Sunny rose. “At least you are not running home to your wife like a castrated sheep.”
“No indeed.” Vale waited a beat before adding, “Did I mention that Emilia is away? She’s spending a few days in the Lake District with her mother.”
Sunny shook his head with disgust. “You, Dunsmore, and Naismith—none of you comprehend a wife’s proper place.” His mother and father had led completely separate lives and had obviously preferred it that way. They’d barely ever spoken to each other. He couldn’t fathom why these men were constantly in their wives’ pockets.
“Right you are,” Vale agreed good-naturedly, following Sunny into the cards room.
* * *
—
One of the brats was underfoot the instant Sunny returned home the following morning after a boozy evening with his actress friend.
Patience—at least he presumed it was the tumbler although it was hard to tell in his current half-inebriated, completely sleep-deprived state—sat on the steps of his sweeping marble staircase in the front hall. The little hellion’s elbows were braced on her knees with her chin propped in her palms. The hound that Sunny rarely saw these days dozed on the step next to the girl, his eyes half open.
“You’re looking glum,” Sunny remarked to the child as he passed off his hat and the crumpled cravat he’d relieved himself of hours ago to a waiting footman.
“I am,” she said petulantly.
“Well, I’m off to a bath and then to my bed.” He angled past her and the animal sprawled on his steps.
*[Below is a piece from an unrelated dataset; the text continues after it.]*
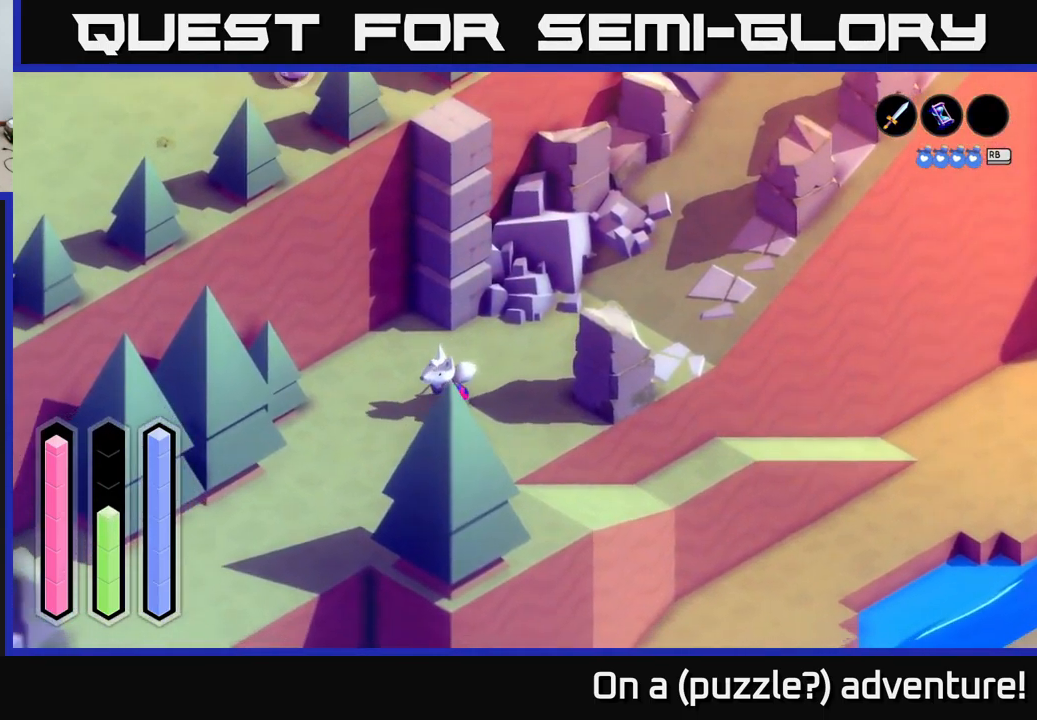
{"buttons": ["A"], "left_stick": "down-right", "right_stick": "center", "events": [[83, "left_stick", "down"], [216, "left_stick", "down-right"]]}
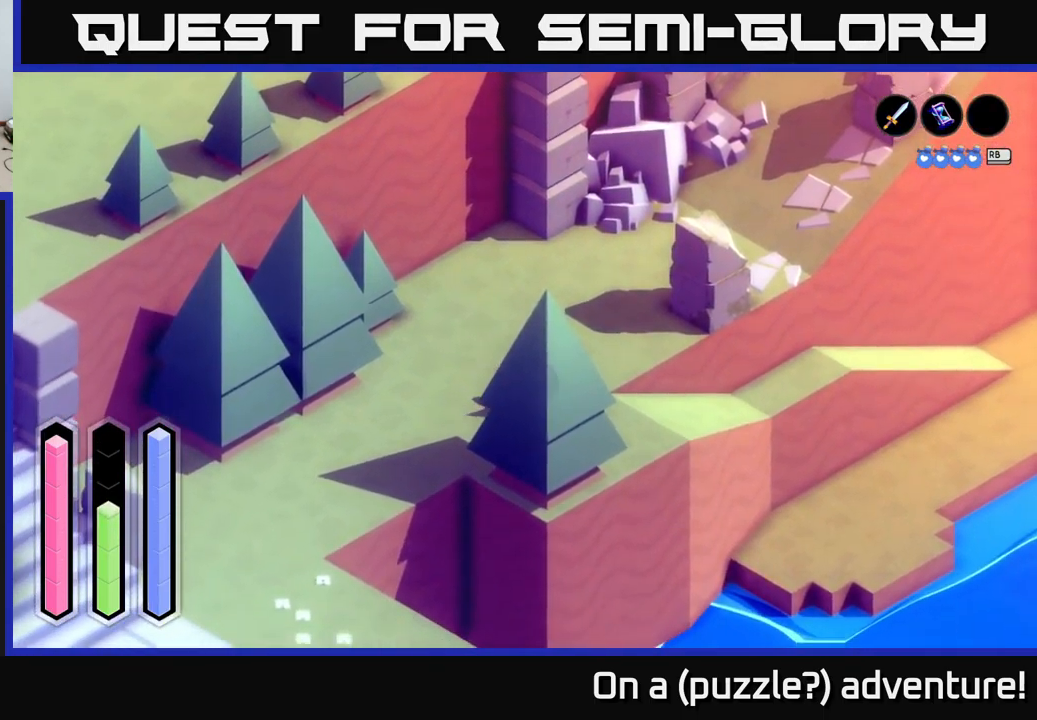
{"buttons": ["A"], "left_stick": "up-right", "right_stick": "center", "events": [[66, "left_stick", "right"], [316, "left_stick", "up-right"]]}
She jumped to her feet and trotted up after him. “Aren’t you going to ask why I’m sad?”
“No.” He moved faster, taking the steps two at a time, hoping to shake the little nuisance.
She ran after him. “Why not?”
“Because I could not care less. That’s Finch’s department.”
“But
she’s the reason why I’m sad.”
Suppressing the urge to curse in the most profane terms possible, he halted, realizing the urchin was liable to follow him into the bath if he didn’t give her a moment of his time. These brats were always demanding his attention, something he would never have dreamed of pursuing with his own parents.
In fact, he’d spent his childhood dreading the daily private audiences with the duke and duchess. The encounters normally lasted about fifteen minutes during which Sunny was interrogated and tested on the lessons he’d learned or skills he’d perfected. He’d learned quickly that there was a steep price to be paid for deviating from the path his father had set for him—not just for Sunny, but for others as well.
“Izzy is why I’m sad,” Patience repeated.
He exhaled long and loud. “Very well. What has Finch done now?”
“She forbade me from tumbling. And I cannot go outside for two days.”
“And why is that?”
“Because I fell off the wall, of course!” The words were emphatic, as if he were a dotard for not knowing why she’d been punished. “Don’t you comprehend anything?”
“I understand better than you know.” As a boy, he’d been room-ridden more times than he cared to remember, usually when he’d failed to master a lesson or task as quickly or adroitly as his father thought befitted a duke’s heir. He’d spent endless hours sitting in his rooms at the opposite end of the country mansion from his parents’ bedchambers staring out the window at the gardens and copse of trees in the distant Sunderford orchard, wishing he were free to climb the trees, to roam and explore.
But there’d never been time for that. All of Sunny’s days had been scheduled down to the minute—the studies with his tutor, lessons in deportment, history, culture, manners, and dancing, riding out with his father to meet tenants and learn about the estate yields. It had been never-ending.
All of this will one day be yours, his father had said. You must always be a credit to the Sunderford name and me. Sunny did not care to recall the longing that had filled his boyhood, or the anger and frustration he’d felt at having to stifle his natural urges and interests. But it all came rushing back to him now.